À 80 ans, il vit seul tout l’hiver dans un hameau souvent coupé du monde à 1 600 m d’altitude

De loin, ce sont d’abord les volets ouverts et la porte de grange entrebâillée qui attirent l’œil, alors que les habitations voisines sont claquemurées pour l’hiver. En s’approchant, ces premiers signes de vie sont confortés par les aboiements d’un chien : cette maison de pierre et de bois est bien celle d’Yves Turc-Gavet, 80 ans.

À Saint-Christophe-en-Oisans, 99 habitants, tout le monde l’appelle Yves. Il est le seul résident à l’année de Champhorent, hameau perché à 1 600 m au fond de la vallée du Vénéon. Le hameau est lui-même le dernier habité de la vallée : au-delà, la route qui mène jusqu’à La Bérarde est fermée de fin novembre à la mi-avril, barrée par la neige.

Cette dernière, qui n’a évidemment que faire des frontières humaines, est une voisine capricieuse. La D530, seul accès à la vallée, est régulièrement traversée par des avalanches, coupant un ou plusieurs hameaux du reste du monde. « La dernière tempête m’a isolé pendant 15 jours », sourit ainsi Yves. C’était fin février. « Mes voisins, qui ne viennent que les week-ends ou pendant les vacances scolaires, ont été évacués par hélicoptère car ils devaient reprendre le travail », poursuit-il. Lui, qui en a vu d’autres, est resté : « Ça me rappelle quand j’étais gamin. La route était fermée tout l’hiver jusqu’à Venosc [bien plus bas dans la vallée, NDLR] et le facteur amenait le courrier à skis. Les plus grosses avalanches descendaient jusqu’au Vénéon », 200 m en contrebas.

Photo Annouk Anglade
Photo Annouk Anglade

« Je n’ai pas envisagé aller ailleurs, ça me plaît d’être dans les montagnes et d’avoir de l’espace »

Dans la vallée, “Turc” est un nom courant, comme “Tairraz” et d’autres. Les aïeuls étaient des travailleurs historiques de la montagne : porteurs, guides, photographes. À sa manière, Yves a suivi leurs traces, en étant employé de la Sata, qui gère les remontées mécaniques de plusieurs domaines skiables de l’Oisans. « J’habitais au Bourg-d’Oisans, et je suis revenu à Champhorent pour ma retraite, il y a 20 ans, resitue-t-il. Je n’ai pas envisagé aller ailleurs, ça me plaît d’être dans les montagnes et d’avoir de l’espace, tout simplement. J’en partirai quand je ne pourrai plus marcher. »

En attendant, le jeune octogénaire a de quoi s’occuper : balades, jardinage, ménage.
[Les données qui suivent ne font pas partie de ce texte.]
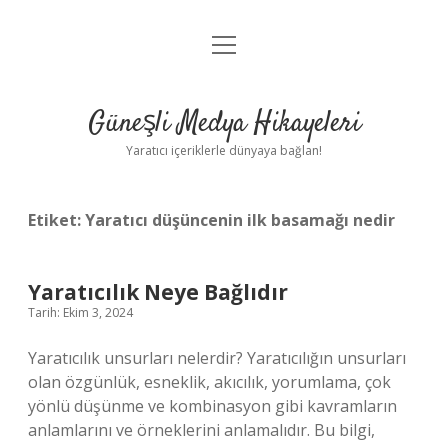
menüyü
Anasayfa
aç
Gizlilik Politikası
Güneşli Medya Hikayeleri
Yasal Uyarı
Yaratıcı içeriklerle dünyaya bağlan!
Hakkımızda
Etiket:
Yaratıcı düşüncenin ilk basamağı nedir
Yaratıcılık Neye Bağlıdır
Tarih: Ekim 3, 2024
Yaratıcılık unsurları nelerdir? Yaratıcılığın unsurları
olan özgünlük, esneklik, akıcılık, yorumlama, çok
yönlü düşünme ve kombinasyon gibi kavramların
anlamlarını ve örneklerini anlamalıdır. Bu bilgi,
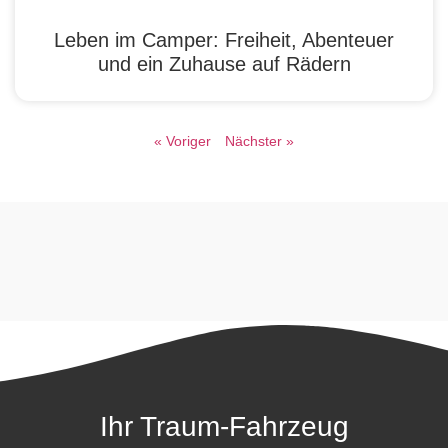
Leben im Camper: Freiheit, Abenteuer
und ein Zuhause auf Rädern
« Voriger
Nächster »
Ihr Traum-Fahrzeug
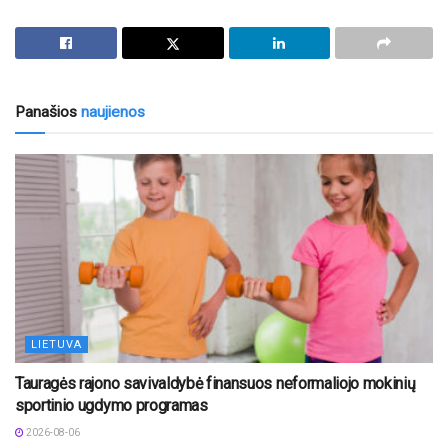
Panašios
naujienos
LIETUVA
Tauragės rajono savivaldybė finansuos neformaliojo mokinių
sportinio ugdymo programas
2026-08-06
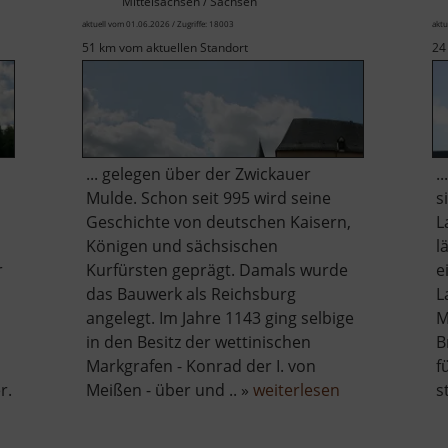
Mittelsachsen / Sachsen
aktuell vom 01.06.2026 / Zugriffe: 18003
aktu
51 km vom aktuellen Standort
24
... gelegen über der Zwickauer
.
Mulde. Schon seit 995 wird seine
s
Geschichte von deutschen Kaisern,
L
Königen und sächsischen
l
r
Kurfürsten geprägt. Damals wurde
e
das Bauwerk als Reichsburg
L
angelegt. Im Jahre 1143 ging selbige
M
in den Besitz der wettinischen
B
Markgrafen - Konrad der I. von
f
über
r.
Meißen - über und .. »
weiterlesen
s
Schloss
htal
Rochlitz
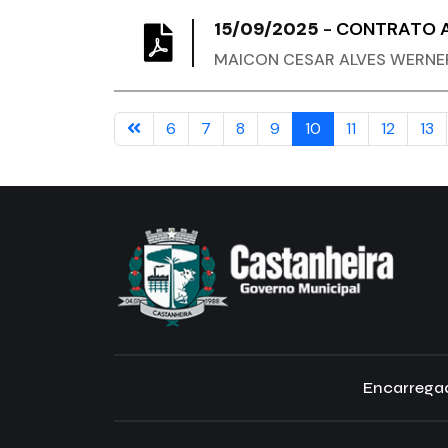
15/09/2025
-
CONTRATO A
MAICON CESAR ALVES WERNE
6
7
8
9
10
11
12
13
Encarregad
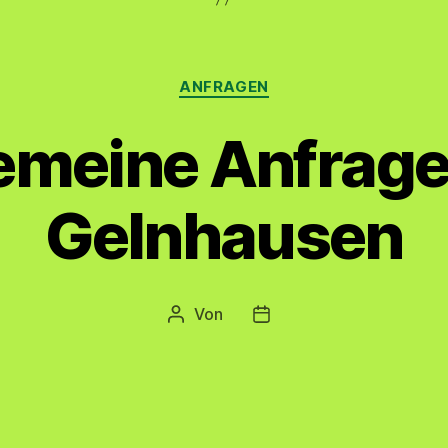
Kategorien
ANFRAGEN
emeine Anfrage
Gelnhausen
Von
Beitragsautor
Veröffentlichungsdatum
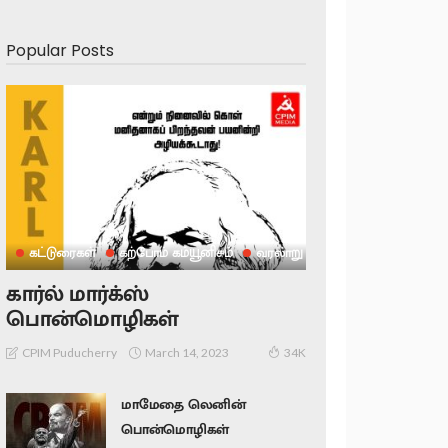
Popular Posts
கட்டுரைகள்
கற்போம் கம்யூனிசம்
வரலாறு
கார்ல் மார்க்ஸ்
பொன்மொழிகள்
March 14, 2023
CPIM Puducherry
34K
மாமேதை லெனின்
பொன்மொழிகள்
Il regarde la télé et lit Le Dauphiné Libéré, aussi. Et bricole, beaucoup. « J’ai construit la maison moi-même, et j’ai ajouté la grange récemment », explique-t-il, pas peu fier. La bâtisse d’Yves est chauffée au bois, principalement, et un peu à l’électricité. « Je n’ai pas froid », indique-t-il d’un haussement d’épaules, de celui qui semble lassé de répondre à la question. Une fois par semaine en moyenne, il descend jusqu’au Bourg-d’Oisans faire les courses, une vingtaine de kilomètres plus bas. « J’ai aussi un potager avec des plants sous serre pour être un peu autonome. »

« Il faut reconstruire La Bérarde »

À Champhorent, Yves n’est pas seul. Il y a Robespierre, son chien, et trois chats, « plus farouches ». Outre ses voisins résidents secondaires, un employé de la commune vit aussi une bonne partie de l’année au hameau. « Et mon neveu vient me voir de temps en temps », confie-t-il. Des visites qui permettent de garder le contact, même si Yves Turc-Gavet n’en fut pas privé : depuis 1977, il siégeait au conseil municipal de Saint-Christophe-en-Oisans. En charge du patrimoine et du pastoralisme ces six dernières années, il a souhaité « laisser la place aux jeunes » et ne figurait donc sur aucune liste il y a quelques semaines.

Alors que nous l’avions rencontré pour parler de l’avenir de la D530, dont la remise en état après les crues de juin 2024 a été coûteuse, l’ancien élu se soucie surtout du fond de vallée. « Ce qui m’inquiète, c’est que les administrations ne fassent pas ce qu’il faut : il faut reconstruire La Bérarde », affirme-t-il, à l’unisson des autres habitants. Dans quelques jours, la route qui y mène sera déneigée. Alpinistes, randonneurs et autres amoureux des lieux pourront l’emprunter jusqu’à un point plus avancé que l’an dernier, le Département ayant assoupli les accès, très stricts depuis la catastrophe. Une chose ne changera pas : les volets de la maison d’Yves seront toujours ouverts. Comme le reste de l’année.